RECORDS TO USE:
· · · ·

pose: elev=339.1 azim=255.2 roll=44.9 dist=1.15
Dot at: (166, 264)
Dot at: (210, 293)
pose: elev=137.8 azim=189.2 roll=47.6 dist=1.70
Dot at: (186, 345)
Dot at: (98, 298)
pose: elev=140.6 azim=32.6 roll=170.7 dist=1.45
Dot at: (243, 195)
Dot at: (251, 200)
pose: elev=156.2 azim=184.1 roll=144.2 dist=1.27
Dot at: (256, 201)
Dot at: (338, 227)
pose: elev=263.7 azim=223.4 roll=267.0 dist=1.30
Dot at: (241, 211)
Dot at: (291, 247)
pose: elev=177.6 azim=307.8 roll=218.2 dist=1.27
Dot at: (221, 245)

· · · ·

DIRECTION: Please retype all of the material above line for line, changing nothing.

WRITTEN RESPONSE:
pose: elev=339.1 azim=255.2 roll=44.9 dist=1.15
Dot at: (166, 264)
Dot at: (210, 293)
pose: elev=137.8 azim=189.2 roll=47.6 dist=1.70
Dot at: (186, 345)
Dot at: (98, 298)
pose: elev=140.6 azim=32.6 roll=170.7 dist=1.45
Dot at: (243, 195)
Dot at: (251, 200)
pose: elev=156.2 azim=184.1 roll=144.2 dist=1.27
Dot at: (256, 201)
Dot at: (338, 227)
pose: elev=263.7 azim=223.4 roll=267.0 dist=1.30
Dot at: (241, 211)
Dot at: (291, 247)
pose: elev=177.6 azim=307.8 roll=218.2 dist=1.27
Dot at: (221, 245)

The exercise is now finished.